Is there any changelog/twitter/something what we can follow to read about progress? I'm sooo excited about desure linux client and I'd really love to read more about development.
+1
I'd also like to read more about the progress - just can't wait :D
Hey sorry this blog is about it. Even this is hard to keep up with due to the workload! Hah.
-Keith
*okay guy*
Well, at least anticipation is the greatest joy, isn't it? :)
Thanks for the intel on participating in beta. I just emailed in... hope I'm added to the list. Thanks for your replies to me previously, Keith.
Also a big "thank you" from here ^^
On Ubuntu here. When you're used to .deb-packages then installing proprietary games can quickly become a tedious excercise for newbies who don't know about permissions, tar.gz, manually starting bin-files etc. Desura for Linux should hopefully lower that barrier. For my part, I'm looking forward to having a central game-app, instead of 50 different apps scattered around in debs, tars, bins, homedir-dot-folders etc.
Again, thank you very much ;)
looking forward for this
Same here, can't wait to erase my windows partition!
meh i dont suppose i'll be able to install the 32bit client on my 64bit machine will i?
As long as you have the proper 32 bit libraries installed you should have no problem running any 32 bit program on a 64 bit system.
meh but what libraries will i need?
What distro are you on? The libraries are usually called ia-32-libs-xxx or something similar. Some distros install these automatically if you try to install a 32-bit app. If not they're easy to install. In short, don't worry.
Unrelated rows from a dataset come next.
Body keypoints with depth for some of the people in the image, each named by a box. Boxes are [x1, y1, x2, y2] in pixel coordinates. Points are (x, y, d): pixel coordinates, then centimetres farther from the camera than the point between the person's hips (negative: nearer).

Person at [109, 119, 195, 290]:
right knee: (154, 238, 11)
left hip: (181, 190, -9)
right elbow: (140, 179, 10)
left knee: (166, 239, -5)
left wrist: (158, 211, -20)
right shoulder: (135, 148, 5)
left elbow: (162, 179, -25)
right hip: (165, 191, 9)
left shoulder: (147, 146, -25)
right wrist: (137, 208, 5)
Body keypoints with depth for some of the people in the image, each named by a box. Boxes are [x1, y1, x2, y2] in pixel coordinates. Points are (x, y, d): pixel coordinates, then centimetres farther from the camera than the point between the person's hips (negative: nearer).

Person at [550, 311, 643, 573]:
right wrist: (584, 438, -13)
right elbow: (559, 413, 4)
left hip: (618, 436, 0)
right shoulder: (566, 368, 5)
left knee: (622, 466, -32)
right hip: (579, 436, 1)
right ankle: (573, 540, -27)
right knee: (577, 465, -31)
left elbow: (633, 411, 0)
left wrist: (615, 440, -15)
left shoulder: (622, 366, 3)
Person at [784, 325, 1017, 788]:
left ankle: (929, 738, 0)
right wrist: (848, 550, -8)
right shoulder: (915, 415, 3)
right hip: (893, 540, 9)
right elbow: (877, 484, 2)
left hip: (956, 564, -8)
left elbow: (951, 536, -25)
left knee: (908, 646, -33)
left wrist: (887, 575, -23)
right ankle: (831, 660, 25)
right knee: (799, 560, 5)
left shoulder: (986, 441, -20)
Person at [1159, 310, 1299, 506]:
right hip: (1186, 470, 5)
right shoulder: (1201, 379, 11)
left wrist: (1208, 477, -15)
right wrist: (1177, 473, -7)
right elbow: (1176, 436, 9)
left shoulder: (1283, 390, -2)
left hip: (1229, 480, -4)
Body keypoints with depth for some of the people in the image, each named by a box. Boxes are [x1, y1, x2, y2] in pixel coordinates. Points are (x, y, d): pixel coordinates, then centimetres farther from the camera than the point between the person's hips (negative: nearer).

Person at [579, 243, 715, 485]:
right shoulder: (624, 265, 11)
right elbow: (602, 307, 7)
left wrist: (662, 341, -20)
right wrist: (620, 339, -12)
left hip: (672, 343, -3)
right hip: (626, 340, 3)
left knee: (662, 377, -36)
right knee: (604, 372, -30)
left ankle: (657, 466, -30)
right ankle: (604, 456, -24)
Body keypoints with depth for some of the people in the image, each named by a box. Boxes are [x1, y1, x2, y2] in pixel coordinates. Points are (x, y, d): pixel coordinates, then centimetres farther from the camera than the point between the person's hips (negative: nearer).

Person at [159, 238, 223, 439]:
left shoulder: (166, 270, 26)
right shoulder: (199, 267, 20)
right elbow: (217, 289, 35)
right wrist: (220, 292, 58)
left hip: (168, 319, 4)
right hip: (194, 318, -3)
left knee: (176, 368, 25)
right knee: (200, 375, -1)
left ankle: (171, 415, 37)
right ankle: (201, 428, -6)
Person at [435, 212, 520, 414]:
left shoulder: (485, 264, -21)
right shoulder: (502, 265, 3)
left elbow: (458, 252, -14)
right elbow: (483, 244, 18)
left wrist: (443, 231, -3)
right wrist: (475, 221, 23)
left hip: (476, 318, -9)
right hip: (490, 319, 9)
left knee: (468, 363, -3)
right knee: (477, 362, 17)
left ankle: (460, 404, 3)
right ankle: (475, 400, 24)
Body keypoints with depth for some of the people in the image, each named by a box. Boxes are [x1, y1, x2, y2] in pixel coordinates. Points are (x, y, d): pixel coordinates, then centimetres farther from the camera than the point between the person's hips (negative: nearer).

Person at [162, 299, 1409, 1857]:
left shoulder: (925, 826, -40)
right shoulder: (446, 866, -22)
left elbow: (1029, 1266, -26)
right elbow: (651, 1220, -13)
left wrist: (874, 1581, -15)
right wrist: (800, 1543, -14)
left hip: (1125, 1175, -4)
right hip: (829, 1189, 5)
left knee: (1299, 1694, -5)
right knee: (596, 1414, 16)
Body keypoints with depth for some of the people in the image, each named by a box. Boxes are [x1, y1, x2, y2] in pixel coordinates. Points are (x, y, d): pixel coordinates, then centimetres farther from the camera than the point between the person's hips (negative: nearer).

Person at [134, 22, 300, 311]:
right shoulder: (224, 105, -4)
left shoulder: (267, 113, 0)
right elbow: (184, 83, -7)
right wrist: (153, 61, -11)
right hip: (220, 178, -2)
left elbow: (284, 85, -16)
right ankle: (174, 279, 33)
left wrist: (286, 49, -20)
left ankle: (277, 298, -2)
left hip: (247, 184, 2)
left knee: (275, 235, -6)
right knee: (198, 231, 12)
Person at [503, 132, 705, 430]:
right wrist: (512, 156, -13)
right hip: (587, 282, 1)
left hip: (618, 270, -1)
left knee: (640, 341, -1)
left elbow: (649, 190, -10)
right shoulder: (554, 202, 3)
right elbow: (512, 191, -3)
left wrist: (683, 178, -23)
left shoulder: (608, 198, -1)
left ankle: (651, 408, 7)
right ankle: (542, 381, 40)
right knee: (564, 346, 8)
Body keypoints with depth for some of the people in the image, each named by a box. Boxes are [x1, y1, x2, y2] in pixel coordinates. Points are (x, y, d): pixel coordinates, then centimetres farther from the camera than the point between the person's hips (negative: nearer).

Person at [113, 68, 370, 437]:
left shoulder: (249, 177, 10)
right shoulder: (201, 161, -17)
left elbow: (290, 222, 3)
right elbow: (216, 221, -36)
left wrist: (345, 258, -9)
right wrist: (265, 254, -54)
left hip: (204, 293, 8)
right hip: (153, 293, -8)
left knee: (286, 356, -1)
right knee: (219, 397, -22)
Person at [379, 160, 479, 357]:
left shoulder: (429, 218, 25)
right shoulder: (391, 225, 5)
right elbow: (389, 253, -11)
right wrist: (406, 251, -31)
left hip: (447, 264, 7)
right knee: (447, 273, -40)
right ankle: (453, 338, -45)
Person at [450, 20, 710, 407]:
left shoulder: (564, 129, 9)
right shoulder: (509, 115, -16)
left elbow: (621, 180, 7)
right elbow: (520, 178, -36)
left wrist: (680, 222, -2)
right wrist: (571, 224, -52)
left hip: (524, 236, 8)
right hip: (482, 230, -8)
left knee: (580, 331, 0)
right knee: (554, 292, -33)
ok cool also im running 11.04 and will be running 11.10 soon
When Desura is available for Ubuntu will I be able to install games from Humble bundle asking them for a code?
Thanks!
<3 Ubuntu
there is something i noticed when desura download the games it put all temporary files in hidden setting folders and then extract the game after finish (correct me if i am wrong) after that desura keep the file so at the end double size of all games, so if i do delete those file still desura will read my games. i mean meta data is written else where???